Ce dont il faudrait parler, c’est la corruption de la justice et d’en analyser les causes. Ce n’est pas tant de mettre des caméras partout qui changerait les choses, c’est de savoir qui serait caché derrière ces caméras et s’en trouverait protégé. La manipulation trouve son acmé à partir du moment où tout le monde manipule tout le monde : quand le mensonge trouve sa justification même dans l’onde qu’il provoque. L’Occident a de telle sauvagerie.

À partir d’un certain seuil de faux, couverts, classés par les pouvoirs judiciaires, vous regardez la société autrement. Nombre de juges, de procureurs font penser à ce chauffeur de bus qui refuse de vous donner un ticket pour avoir le plaisir de vous voir verbaliser par les contrôleurs qui attendent au prochain arrêt. La justice qui se dit rendue au nom du peuple français le considère un peu trop comme un imbécile.

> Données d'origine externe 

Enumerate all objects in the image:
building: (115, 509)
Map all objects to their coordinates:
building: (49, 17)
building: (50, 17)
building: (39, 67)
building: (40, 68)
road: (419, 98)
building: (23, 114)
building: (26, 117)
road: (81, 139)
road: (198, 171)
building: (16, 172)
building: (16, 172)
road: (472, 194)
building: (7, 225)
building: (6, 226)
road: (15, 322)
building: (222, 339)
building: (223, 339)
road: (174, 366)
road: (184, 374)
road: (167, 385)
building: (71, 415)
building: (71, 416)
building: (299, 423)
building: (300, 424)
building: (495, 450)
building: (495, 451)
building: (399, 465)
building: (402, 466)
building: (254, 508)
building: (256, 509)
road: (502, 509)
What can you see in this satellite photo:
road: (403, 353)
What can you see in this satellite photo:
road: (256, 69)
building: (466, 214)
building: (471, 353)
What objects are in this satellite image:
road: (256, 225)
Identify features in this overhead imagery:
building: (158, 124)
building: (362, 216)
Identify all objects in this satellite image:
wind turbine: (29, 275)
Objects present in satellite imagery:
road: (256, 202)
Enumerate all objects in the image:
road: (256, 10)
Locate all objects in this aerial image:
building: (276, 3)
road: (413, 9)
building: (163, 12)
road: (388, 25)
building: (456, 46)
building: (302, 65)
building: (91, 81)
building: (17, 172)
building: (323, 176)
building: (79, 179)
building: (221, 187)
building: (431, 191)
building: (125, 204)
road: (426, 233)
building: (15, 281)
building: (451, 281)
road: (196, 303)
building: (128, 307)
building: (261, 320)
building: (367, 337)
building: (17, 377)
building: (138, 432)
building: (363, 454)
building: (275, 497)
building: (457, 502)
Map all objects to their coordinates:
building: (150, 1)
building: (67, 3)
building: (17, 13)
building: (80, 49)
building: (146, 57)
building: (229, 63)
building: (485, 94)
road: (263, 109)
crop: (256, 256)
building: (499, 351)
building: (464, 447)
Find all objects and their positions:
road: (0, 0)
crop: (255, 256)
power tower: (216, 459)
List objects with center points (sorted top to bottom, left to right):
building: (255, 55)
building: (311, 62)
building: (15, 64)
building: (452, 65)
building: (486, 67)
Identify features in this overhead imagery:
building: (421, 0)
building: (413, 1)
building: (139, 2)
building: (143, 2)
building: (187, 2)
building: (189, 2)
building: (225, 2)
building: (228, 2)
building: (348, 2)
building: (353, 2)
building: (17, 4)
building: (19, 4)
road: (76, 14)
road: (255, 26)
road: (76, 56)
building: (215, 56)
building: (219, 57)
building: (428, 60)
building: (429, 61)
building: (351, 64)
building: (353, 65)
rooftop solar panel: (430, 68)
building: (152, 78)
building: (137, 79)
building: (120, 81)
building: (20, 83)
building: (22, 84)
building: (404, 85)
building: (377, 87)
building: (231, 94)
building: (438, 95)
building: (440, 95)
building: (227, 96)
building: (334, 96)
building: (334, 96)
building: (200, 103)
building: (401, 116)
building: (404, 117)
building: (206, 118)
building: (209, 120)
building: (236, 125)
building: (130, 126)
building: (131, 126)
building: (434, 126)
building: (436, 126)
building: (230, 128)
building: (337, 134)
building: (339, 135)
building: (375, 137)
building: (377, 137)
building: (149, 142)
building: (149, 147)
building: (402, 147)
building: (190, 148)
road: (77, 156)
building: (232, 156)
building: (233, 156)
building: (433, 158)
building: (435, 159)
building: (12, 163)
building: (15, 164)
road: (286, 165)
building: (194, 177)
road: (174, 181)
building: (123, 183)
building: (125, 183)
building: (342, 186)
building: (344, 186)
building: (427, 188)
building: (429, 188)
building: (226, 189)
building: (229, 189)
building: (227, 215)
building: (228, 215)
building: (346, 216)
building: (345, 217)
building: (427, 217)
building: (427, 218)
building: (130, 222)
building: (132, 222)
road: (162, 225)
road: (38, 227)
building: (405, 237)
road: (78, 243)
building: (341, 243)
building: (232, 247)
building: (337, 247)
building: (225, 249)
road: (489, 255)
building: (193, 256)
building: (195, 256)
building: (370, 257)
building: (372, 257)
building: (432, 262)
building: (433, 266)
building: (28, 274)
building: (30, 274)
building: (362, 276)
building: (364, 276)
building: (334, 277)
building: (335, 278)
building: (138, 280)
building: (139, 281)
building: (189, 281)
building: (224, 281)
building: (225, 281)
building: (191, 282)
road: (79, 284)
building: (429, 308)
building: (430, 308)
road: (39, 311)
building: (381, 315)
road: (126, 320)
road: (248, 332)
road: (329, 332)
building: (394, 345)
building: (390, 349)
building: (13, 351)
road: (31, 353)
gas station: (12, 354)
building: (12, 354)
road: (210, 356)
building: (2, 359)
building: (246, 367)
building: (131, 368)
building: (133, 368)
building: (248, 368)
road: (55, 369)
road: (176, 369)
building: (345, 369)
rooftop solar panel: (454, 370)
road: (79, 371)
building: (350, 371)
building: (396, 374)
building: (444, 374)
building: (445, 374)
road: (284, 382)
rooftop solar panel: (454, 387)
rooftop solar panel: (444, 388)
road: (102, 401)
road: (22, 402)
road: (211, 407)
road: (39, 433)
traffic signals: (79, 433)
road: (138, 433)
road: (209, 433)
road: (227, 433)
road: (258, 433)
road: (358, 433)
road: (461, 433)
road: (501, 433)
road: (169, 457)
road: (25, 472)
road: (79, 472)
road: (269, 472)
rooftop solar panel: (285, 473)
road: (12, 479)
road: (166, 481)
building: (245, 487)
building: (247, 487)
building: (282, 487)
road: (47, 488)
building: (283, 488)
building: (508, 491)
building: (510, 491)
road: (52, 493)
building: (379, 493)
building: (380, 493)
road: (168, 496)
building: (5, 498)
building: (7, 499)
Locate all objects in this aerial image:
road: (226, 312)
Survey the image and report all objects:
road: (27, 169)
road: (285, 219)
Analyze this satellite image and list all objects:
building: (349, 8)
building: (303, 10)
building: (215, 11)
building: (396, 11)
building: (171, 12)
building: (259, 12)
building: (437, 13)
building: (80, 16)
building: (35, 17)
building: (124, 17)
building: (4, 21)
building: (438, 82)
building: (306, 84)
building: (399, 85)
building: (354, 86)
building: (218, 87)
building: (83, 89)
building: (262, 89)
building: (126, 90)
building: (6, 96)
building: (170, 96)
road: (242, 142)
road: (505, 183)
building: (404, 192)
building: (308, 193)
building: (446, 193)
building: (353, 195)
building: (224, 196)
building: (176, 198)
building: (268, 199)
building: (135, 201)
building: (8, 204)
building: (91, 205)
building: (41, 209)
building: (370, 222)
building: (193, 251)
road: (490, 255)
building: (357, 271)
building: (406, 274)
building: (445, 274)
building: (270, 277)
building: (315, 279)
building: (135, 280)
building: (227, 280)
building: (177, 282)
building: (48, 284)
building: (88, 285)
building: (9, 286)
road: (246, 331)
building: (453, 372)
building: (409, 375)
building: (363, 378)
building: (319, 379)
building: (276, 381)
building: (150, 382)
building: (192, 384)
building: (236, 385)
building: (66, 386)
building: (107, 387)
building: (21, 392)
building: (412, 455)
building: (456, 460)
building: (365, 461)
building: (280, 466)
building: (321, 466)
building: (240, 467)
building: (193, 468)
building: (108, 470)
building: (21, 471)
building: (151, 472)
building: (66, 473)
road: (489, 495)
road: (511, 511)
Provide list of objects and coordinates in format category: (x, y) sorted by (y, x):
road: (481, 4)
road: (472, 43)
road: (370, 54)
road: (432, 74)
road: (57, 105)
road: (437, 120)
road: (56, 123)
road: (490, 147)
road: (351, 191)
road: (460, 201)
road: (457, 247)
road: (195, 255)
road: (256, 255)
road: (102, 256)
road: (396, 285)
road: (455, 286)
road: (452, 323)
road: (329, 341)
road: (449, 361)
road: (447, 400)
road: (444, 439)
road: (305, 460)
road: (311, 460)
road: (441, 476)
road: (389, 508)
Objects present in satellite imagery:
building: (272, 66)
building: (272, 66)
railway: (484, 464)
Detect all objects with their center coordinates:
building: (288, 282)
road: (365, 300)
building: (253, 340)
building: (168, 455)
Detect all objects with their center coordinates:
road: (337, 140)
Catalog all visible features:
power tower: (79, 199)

Vous vous intéressez donc au faux, au mensonge — celui qui manipule, à l’imposture qui ronge la société de l’intérieur, sans rien laisser paraître, comme ces termites qui dévorent un encadrement de porte ne laissant que la fine couche de la peinture. Avec les records de pauvreté pulvérisés, d’écarts de revenus, ici plus qu’ailleurs, et la disparité de richesses entre pays voisins, il n’est pas étonnant que les relations hommes-femmes soient particulièrement à risques, notamment à Mayotte, en Guyane. Le développement d’un pays ne peut plus se concevoir isolément, il se mesure en fonction du développement des pays voisins, nécessité est d’harmoniser les attentes. Imaginez que vous avez un enfant dont vous êtes séparé. Le beau-père, au seuil de la retraite, pour échapper à la baisse de son pouvoir d’achat, décide de construire sur le terrain de son épouse à Mada, vous voyez partir votre enfant dans un pays instable où la majorité est à 21 ans, les papiers s’achètent, les gens aussi ; les lois n’y sont pas les mêmes, les moyens d’y prétendre non plus. On sait bien tordre la vérité, et puis vous avez la tête d’un harceleur. Un érémiste réunionnais que j’avais rencontré vivait à Mada ; il ne rentrait pas : il réglait le chef de la douane à Tamatave pour les tampons, il faisait croire qu’il était retourné à La Réunion, dans le but de bénéficier d’un renouvellement de séjour à moindres frais. Là-bas, on l’appelait « le Millionnaire ».

La France est peut-être un pays moins corrompu que d’autres, mais les sommes détournées sont incomparablement plus élevées. C’est dans cette mer visqueuse que Cahuzac s’est répandu.

Et ce que vous finissez par comprendre, c’est qu’en cette civilisation marchande, la vérité se met à coûter assurément beaucoup plus cher que le mensonge.